Dementia risk is shaped by a mix of factors we cannot change, such as age and genetics, and factors we potentially can, including metabolic and cardiovascular health. New research from Sweden suggests those modifiable factors may influence the biological changes in the brain that underlie different forms of dementia years before symptoms appear.
In a prospective study published in The Journal of Prevention of Alzheimer’s Disease, researchers from Lund University examined how lifestyle and metabolic risk factors relate to changes in the brain associated with Alzheimer’s disease and vascular dementia. The study followed nearly 500 adults with an average age of 65 who had normal cognitive function at the start of the study and tracked biological markers in the brain over four years.
Using brain imaging and biomarker measurements, researchers assessed changes in white matter, which is commonly affected in vascular dementia, as well as levels of amyloid beta and tau, the proteins linked to Alzheimer’s disease. The goal was to understand whether different risk factors are associated with distinct disease pathways rather than dementia as a single condition.
“Much of the research available on the risk factors that we ourselves can influence does not take into account the different causes of dementia,” said Sebastian Palmqvist, PhD, senior lecturer in neurology at Lund University and senior physician at Skåne University Hospital. “This means that we have had limited knowledge of how individual risk factors affect the underlying disease mechanisms in the brain.”
The study found that several modifiable risk factors, including smoking, cardiovascular disease, high blood lipids and high blood pressure, were associated with greater damage to the brain’s blood vessels and faster accumulation of white matter changes over time.
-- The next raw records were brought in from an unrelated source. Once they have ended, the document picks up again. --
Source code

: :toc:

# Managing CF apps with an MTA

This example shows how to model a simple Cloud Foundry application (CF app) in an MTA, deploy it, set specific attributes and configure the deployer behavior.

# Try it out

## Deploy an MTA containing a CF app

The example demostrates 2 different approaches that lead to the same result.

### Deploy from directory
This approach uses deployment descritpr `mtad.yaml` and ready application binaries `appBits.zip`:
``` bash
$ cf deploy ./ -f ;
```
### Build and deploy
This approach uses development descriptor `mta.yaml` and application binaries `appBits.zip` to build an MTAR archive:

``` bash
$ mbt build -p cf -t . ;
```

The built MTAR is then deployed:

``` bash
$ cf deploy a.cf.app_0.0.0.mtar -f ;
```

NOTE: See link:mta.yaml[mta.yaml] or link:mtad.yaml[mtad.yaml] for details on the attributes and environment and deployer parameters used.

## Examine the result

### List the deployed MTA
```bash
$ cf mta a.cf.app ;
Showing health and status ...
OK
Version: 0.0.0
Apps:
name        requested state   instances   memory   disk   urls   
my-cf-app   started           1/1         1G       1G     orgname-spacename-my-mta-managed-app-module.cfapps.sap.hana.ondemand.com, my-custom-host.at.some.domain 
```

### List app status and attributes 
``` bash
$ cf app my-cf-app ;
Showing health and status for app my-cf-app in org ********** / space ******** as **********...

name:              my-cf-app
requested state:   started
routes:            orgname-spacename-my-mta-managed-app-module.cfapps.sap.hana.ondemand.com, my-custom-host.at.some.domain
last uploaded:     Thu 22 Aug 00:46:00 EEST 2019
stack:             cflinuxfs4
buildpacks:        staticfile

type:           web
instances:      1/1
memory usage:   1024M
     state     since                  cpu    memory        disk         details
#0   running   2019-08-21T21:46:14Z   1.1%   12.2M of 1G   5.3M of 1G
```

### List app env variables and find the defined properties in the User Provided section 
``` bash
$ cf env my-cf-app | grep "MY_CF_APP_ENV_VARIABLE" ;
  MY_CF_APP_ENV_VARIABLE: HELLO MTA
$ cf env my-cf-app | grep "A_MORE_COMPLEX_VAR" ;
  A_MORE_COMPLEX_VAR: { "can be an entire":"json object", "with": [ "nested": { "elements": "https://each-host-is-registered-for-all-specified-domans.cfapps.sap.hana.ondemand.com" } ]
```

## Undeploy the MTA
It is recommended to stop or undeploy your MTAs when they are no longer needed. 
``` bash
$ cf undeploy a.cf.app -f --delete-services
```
These vascular changes are a hallmark of vascular dementia and can impair blood flow and nutrient delivery within the brain.
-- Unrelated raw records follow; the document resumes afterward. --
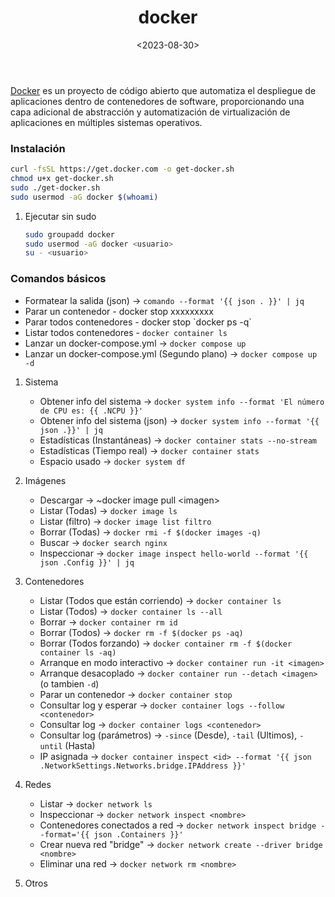 :PROPERTIES:
:ID:       de7aa47f-2138-470f-a412-977c1cf3d42c
:END:
#+title: docker
#+STARTUP: overview
#+date: <2023-08-30>

[[https://www.docker.com][Docker]] es un proyecto de código abierto que automatiza el despliegue de aplicaciones dentro de contenedores de software, proporcionando una capa adicional de abstracción y automatización de virtualización de aplicaciones en múltiples sistemas operativos.

*** Instalación
#+BEGIN_SRC bash
curl -fsSL https://get.docker.com -o get-docker.sh
chmod u+x get-docker.sh
sudo ./get-docker.sh
sudo usermod -aG docker $(whoami)
#+END_SRC
**** Ejecutar sin sudo
#+begin_src bash
sudo groupadd docker
sudo usermod -aG docker <usuario>
su - <usuario>
#+end_src
*** Comandos básicos
 - Formatear la salida (json) -> ~comando --format '{{ json . }}' | jq~
 - Parar un contenedor - docker stop xxxxxxxxx
 - Parar todos contenedores - docker stop `docker ps -q`
 - Listar todos contenedores - ~docker container ls~
 - Lanzar un docker-compose.yml -> ~docker compose up~
 - Lanzar un docker-compose.yml (Segundo plano) -> ~docker compose up -d~

**** Sistema
 - Obtener info del sistema -> ~docker system info --format 'El número de CPU es: {{ .NCPU }}'~
 - Obtener info del sistema (json) -> ~docker system info --format '{{ json .}}' | jq~
 - Estadísticas (Instantáneas) -> ~docker container stats --no-stream~
 - Estadísticas (Tiempo real) -> ~docker container stats~
 - Espacio usado -> ~docker system df~

**** Imágenes
 - Descargar -> ~docker image pull <imagen>
 - Listar (Todas) -> ~docker image ls~
 - Listar (filtro) -> ~docker image list filtro~
 - Borrar (Todas) -> ~docker rmi -f $(docker images -q)~
 - Buscar -> ~docker search nginx~
 - Inspeccionar -> ~docker image inspect hello-world --format '{{ json .Config }}' | jq~

**** Contenedores
 - Listar (Todos que están corriendo) -> ~docker container ls~
 - Listar (Todos) -> ~docker container ls --all~
 - Borrar -> ~docker container rm id~
 - Borrar (Todos) -> ~docker rm -f $(docker ps -aq)~
 - Borrar (Todos forzando) -> ~docker container rm -f $(docker container ls -aq)~
 - Arranque en modo interactivo -> ~docker container run -it <imagen>~
 - Arranque desacoplado -> ~docker container run --detach <imagen>~ (o tambien ~-d~)
 - Parar un contenedor -> ~docker container stop~
 - Consultar log y esperar -> ~docker container logs --follow <contenedor>~
 - Consultar log -> ~docker container logs <contenedor>~
 - Consultar log (parámetros) -> ~-since~ (Desde), ~-tail~ (Ultimos), ~-until~ (Hasta)
 - IP asignada -> ~docker container inspect <id> --format '{{ json .NetworkSettings.Networks.bridge.IPAddress }}'~

**** Redes
 - Listar -> ~docker network ls~
 - Inspeccionar -> ~docker network inspect <nombre>~
 - Contenedores conectados a red -> ~docker network inspect bridge --format='{{ json .Containers }}'~
 - Crear nueva red "bridge" -> ~docker network create --driver bridge <nombre>~
 - Eliminar una red -> ~docker network rm <nombre>~
   
**** Otros



 
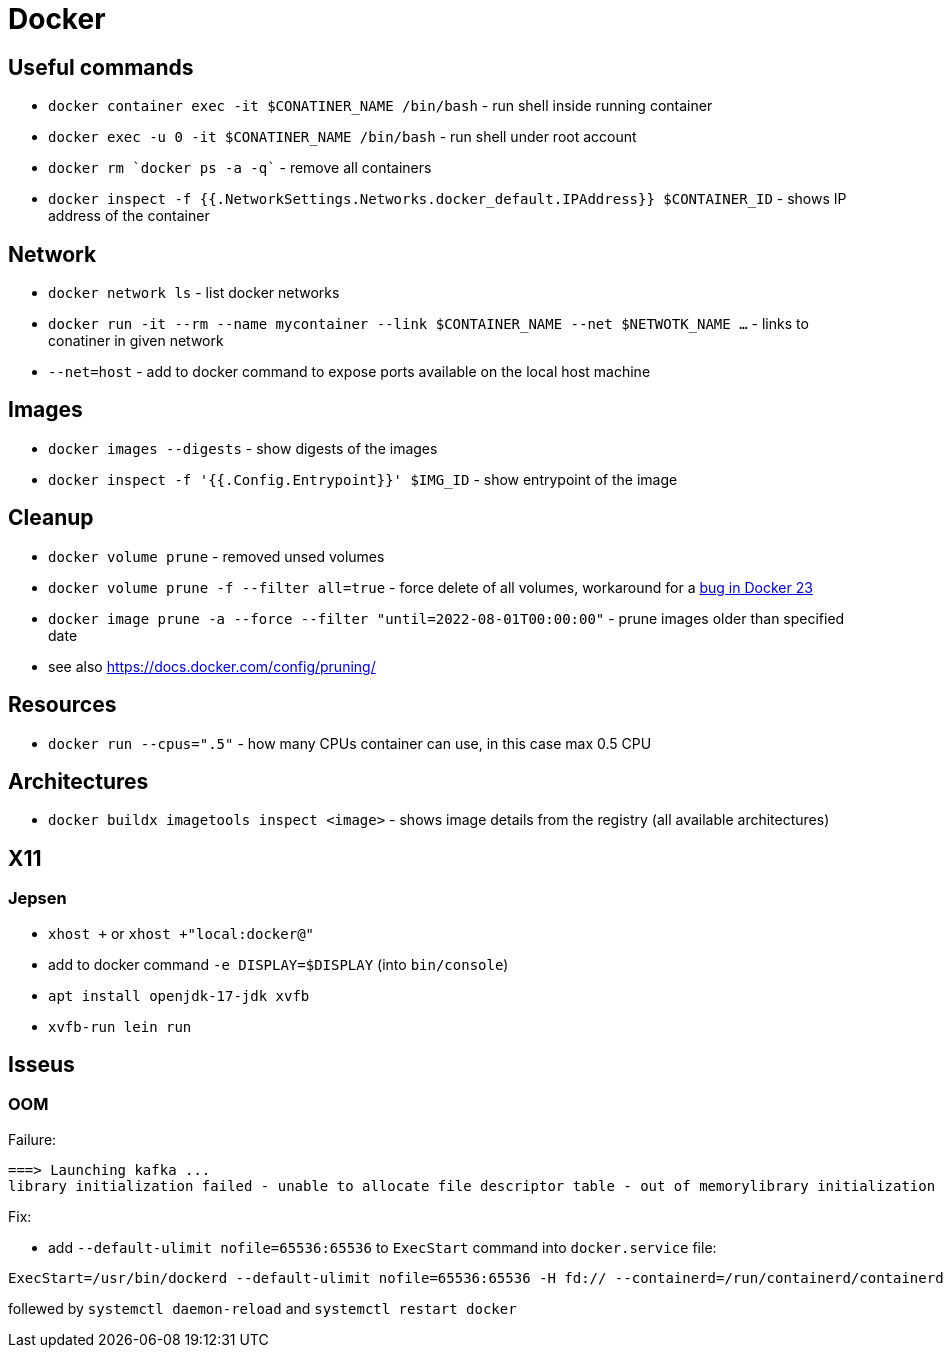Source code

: = Docker

== Useful commands

* `docker container exec  -it $CONATINER_NAME /bin/bash` - run shell inside running container
* `docker exec -u 0 -it $CONATINER_NAME /bin/bash` - run shell under root account
* `docker rm `docker ps -a -q`` - remove all containers
* `docker inspect -f {{.NetworkSettings.Networks.docker_default.IPAddress}} $CONTAINER_ID` - shows IP address of the container

== Network

* `docker network ls` - list docker networks
* `docker run -it --rm --name mycontainer --link $CONTAINER_NAME --net $NETWOTK_NAME ...` - links to conatiner in given network
* `--net=host` - add to docker command to expose ports available on the local host machine

== Images

* `docker images --digests` - show digests of the images
* `docker inspect -f '{{.Config.Entrypoint}}' $IMG_ID` - show entrypoint of the image

== Cleanup

* `docker volume prune` - removed unsed volumes
* `docker volume prune -f --filter all=true` - force delete of all volumes, workaround for a https://github.com/docker/cli/issues/4028[bug in Docker 23]
* `docker image prune -a --force --filter "until=2022-08-01T00:00:00"` - prune images older than specified date

* see also https://docs.docker.com/config/pruning/

== Resources

* `docker run --cpus=".5"` - how many CPUs container can use, in this case max 0.5 CPU

== Architectures

* `docker buildx imagetools inspect <image>` - shows image details from the registry (all available architectures)

== X11

=== Jepsen
* `xhost +` or `xhost +"local:docker@"`
* add to docker command `-e DISPLAY=$DISPLAY` (into `bin/console`)
* `apt install openjdk-17-jdk xvfb`
* `xvfb-run lein run`

== Isseus

=== OOM

Failure:

```
===> Launching kafka ... 
library initialization failed - unable to allocate file descriptor table - out of memorylibrary initialization failed - unable to allocate file descriptor table - out of memoryAborted (core dumped)
```

Fix:

* add `--default-ulimit nofile=65536:65536` to `ExecStart` command into `docker.service` file:

```
ExecStart=/usr/bin/dockerd --default-ulimit nofile=65536:65536 -H fd:// --containerd=/run/containerd/containerd.sock
```

follewed by `systemctl daemon-reload` and `systemctl restart docker`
“We saw that most modifiable risk factors — smoking, cardiovascular disease, high blood lipids and high blood pressure, among others — were linked to damage to the brain's blood vessels and a faster accumulation of so-called white matter changes,” said Isabelle Glans, doctoral student at Lund University and resident in neurology at Skåne University Hospital.
The researchers also identified metabolic factors linked to Alzheimer’s-related pathology. Diabetes was associated with greater accumulation of amyloid beta, while lower body mass index was linked to faster accumulation of tau, another protein involved in Alzheimer’s disease. The authors cautioned that these findings require further investigation and should not be interpreted as causal.
“Diabetes was associated with increased accumulation of amyloid beta, while people with lower BMI had faster accumulation of tau,” Glans said, adding that the results need to be validated in future studies.
The findings highlight the complex relationship between metabolic health, vascular function and neurodegeneration. Many people who develop dementia show evidence of both vascular and Alzheimer’s-related brain changes, rather than a single disease process. That overlap may help explain why managing metabolic and cardiovascular risk factors could matter even when Alzheimer’s pathology is present.
“Focusing on vascular and metabolic risk factors can still help reduce the combined effects of several brain changes that occur simultaneously,” Palmqvist said.
Because the study was observational, it cannot show that changing these risk factors will prevent dementia. However, the results suggest that long-term metabolic health, including blood sugar control, lipid levels and blood pressure, may influence how dementia-related changes develop in the brain over time.
For nutrition science, the study reinforces the idea that eating patterns that support metabolic and vascular health may have implications beyond heart disease or diabetes alone. Brain health appears to be closely tied to how well the body regulates blood sugar, lipids and blood flow across decades of life.
Work at the authors’ research group was supported by multiple public and nonprofit funding sources, including the National Institute on Aging, the Alzheimer’s Association, the European Research Council, the Swedish Research Council and several Swedish and international foundations. Imaging tracers and precursors were provided or sponsored by GE Healthcare, AVID Radiopharmaceuticals and Roche.